The name Salty Fish in Yogurt is a bit of a misnomer as the fish is dotted rather then covered, but that could just be a translation or an aesthetic point. No matter the naming the taste is very very aesthetically pleasing to the palate and easy on the cook! This is a 10 minute dish, including cooking and mix time while giving very full flavor for only a small bit of effort.
Samak Malih Bi-Laban
(Salty Fish in Yoghurt)
Take salted fish, wash it, cut it up medium and fry it as we have mentioned. Then take it from the pan hot and put it in yoghurt and garlic. You throw nigella and finely milled Chinese cinnamon on its surface, and it is eaten hot or cold.

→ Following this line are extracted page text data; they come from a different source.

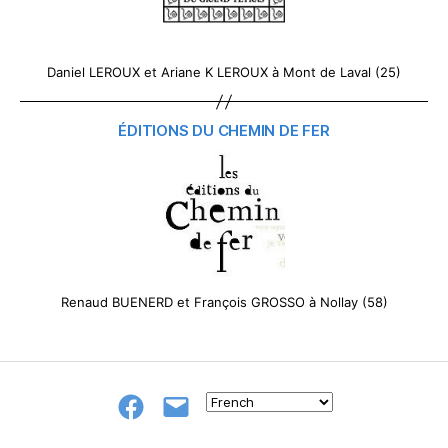
Daniel LEROUX et Ariane K LEROUX à Mont de Laval (25)
ÉDITIONS DU CHEMIN DE FER
Renaud BUENERD et François GROSSO à Nollay (58)
Groupe
E-
FB
mail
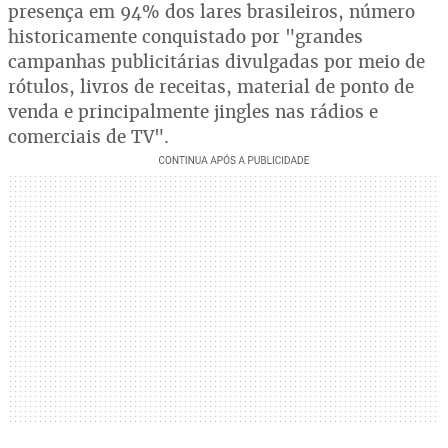
presença em 94% dos lares brasileiros, número
historicamente conquistado por "grandes
campanhas publicitárias divulgadas por meio de
rótulos, livros de receitas, material de ponto de
venda e principalmente jingles nas rádios e
comerciais de TV".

(Medieval Arab Cookery, pg. 390)
Fish fillets (Talapia) 1 Tbs sesame oil 1 cup yogurt 6 cloves garlic
Salt to taste 1/8 tsb cinnamon
*The original recipe calls for salted fish. My thought that this is fish stored in salt so as not to spoil, a common way to store meats during the middle ages; however with today’s advent of modern miracles i.e. the refrigerator getting truly salted fish is almost impossible.
The fish of choice for the moment is Talapia.
A quick notation on fish for Middle Eastern cooking here: Fish are declared the best in the Baghdad Cookery courses as those that are river fish. Three types of fish are mentioned specifically; Zajar, sturgeon; bunni or banana, carp; and the most admired variety, shabbut; however no recipes listed call for a specific type of fish, nor recipes from the Iraqui book known as ‘al-Baghadadi, or in the Syrian Kitab al-Wusla ila al-Habib. (Rodinson, pg. 479-480). I have used the mild flavored fish tilapia as a substitute for fish found in today’s Middle Eastern rivers
When I make this dish, I mix the cup of yogurt with the well chopped garlic cloves first. This bowl of garlicky yogurt is set to the side while I get the fish going.
The next step is to take the sesame oil and pour it into the pan. Heat the pan then lay the fillets into the oil. (no picture here sorry was busy not splattering kitchen with the oil or burning the quickly cooking fish). Salt each fillet side. Don’t be worried about over doing the salt, don’t add teaspoons of salt but do add more then a few grains. Remember this was originally made for salted fish…fish packed in salt to retard spoilage.
When the fish is thoroughly cooked on both sides place on a plate and dot (or smear) with a TBS or more of the garlic yogurt mixture.
Sprinkle with a little cinnamon and voila! I know, I know…the cinnamon sounds really weird to the modern palate to be adding to yogurt with salt and fish instead of yogurt and sugar. Try it this and you’ll be going “Oh wow!!!”. Yes the dish really is that awesomely awesome not to mention handsome with the garlicky yogurt and a dash of cinnamon.